Repository to accompany "Pandas for Everyone"
The easiest way to get everything you need to the tutorial is to install anaconda
You can download and install it here: https://www.continuum.io/downloads
To download just the data, see the Data section below. Otherwise you can choose to clone this repository, or click the "Clone or Download" link above and clikcing Download Zip
conda install seaborn
There is an error in the preface of the book for installing packages. I am leaving this section here in the README to have an updated list of packages and installation instructions
You can choose to create a virtual envirionment for the packages used in the book, so it doesn't clash with other packages you plan to use later on.

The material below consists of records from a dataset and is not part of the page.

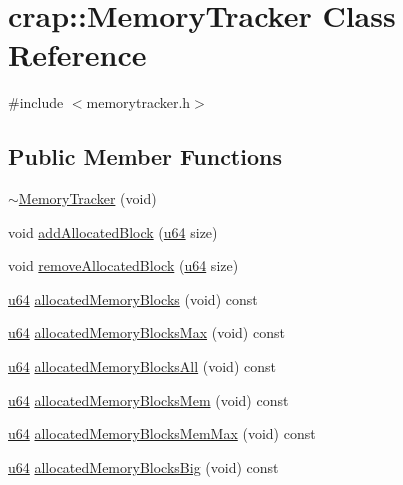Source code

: \hypertarget{classcrap_1_1_memory_tracker}{\section{crap\-:\-:Memory\-Tracker Class Reference}
\label{classcrap_1_1_memory_tracker}
}


{\ttfamily \#include $<$memorytracker.\-h$>$}

\subsection*{Public Member Functions}
\begin{DoxyCompactItemize}
\item 
\hyperlink{classcrap_1_1_memory_tracker_ab0716dd893a69e436d13518839877928}{$\sim$\-Memory\-Tracker} (void)
\item 
void \hyperlink{classcrap_1_1_memory_tracker_a4359d60246c81633dcf7edb54cdb3ccd}{add\-Allocated\-Block} (\hyperlink{types_8h_a3f7e2bcbb0b4c338f3c4f6c937cd4234}{u64} size)
\item 
void \hyperlink{classcrap_1_1_memory_tracker_a31f0bd063637de46cbd50f687e3d8483}{remove\-Allocated\-Block} (\hyperlink{types_8h_a3f7e2bcbb0b4c338f3c4f6c937cd4234}{u64} size)
\item 
\hyperlink{types_8h_a3f7e2bcbb0b4c338f3c4f6c937cd4234}{u64} \hyperlink{classcrap_1_1_memory_tracker_af3493ef0fb8265b0995ef383c4b6e315}{allocated\-Memory\-Blocks} (void) const 
\item 
\hyperlink{types_8h_a3f7e2bcbb0b4c338f3c4f6c937cd4234}{u64} \hyperlink{classcrap_1_1_memory_tracker_a497bf283bd00573c40f19425e5294adb}{allocated\-Memory\-Blocks\-Max} (void) const 
\item 
\hyperlink{types_8h_a3f7e2bcbb0b4c338f3c4f6c937cd4234}{u64} \hyperlink{classcrap_1_1_memory_tracker_ab4a38fc8d81ae8c55c31d00d0572d31a}{allocated\-Memory\-Blocks\-All} (void) const 
\item 
\hyperlink{types_8h_a3f7e2bcbb0b4c338f3c4f6c937cd4234}{u64} \hyperlink{classcrap_1_1_memory_tracker_a65c6e6cf6a62252c0307c1d47c7ada84}{allocated\-Memory\-Blocks\-Mem} (void) const 
\item 
\hyperlink{types_8h_a3f7e2bcbb0b4c338f3c4f6c937cd4234}{u64} \hyperlink{classcrap_1_1_memory_tracker_ab8df5a98ac88d6043f21093610c213a1}{allocated\-Memory\-Blocks\-Mem\-Max} (void) const 
\item 
\hyperlink{types_8h_a3f7e2bcbb0b4c338f3c4f6c937cd4234}{u64} \hyperlink{classcrap_1_1_memory_tracker_a6277601119cc6039efbf811c32aa3a49}{allocated\-Memory\-Blocks\-Big} (void) const 

\end{DoxyCompactItemize}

# create a virtual environment named "book" using python 3.6
conda create -n book python=3.6
# activate the environment
# so all installed packages will go in there and not mess up your base python environment
source activate book
Whether you decited to create a virtual environment or not, you can install the packages with the below commands.
If you did use virtual environments, remember to source activate book
before you follow along with the book
so the packages you installed can be loaded.
conda install pandas xlwt openpyxl seaborn numpy ipython jupyter statsmodels scikit-learn regex wget odo numba
conda install -c conda-forge pweave # you don't really need this package, it was used to build and create the book
conda install -c conda-forge feather-format
pip install lifelines pandas-datareader
You can choose to just download the datasets by using Minhas Kamal's DownGit by clicking the link here
Ongoing list of data references:
- Gapminder: https://github.com/jennybc/gapminder/raw/master/inst/gapminder.tsv
- Survey: Comes from the Software-Carpentry SQL lesson
- Ebola: www.github.com/cmrivers/ebola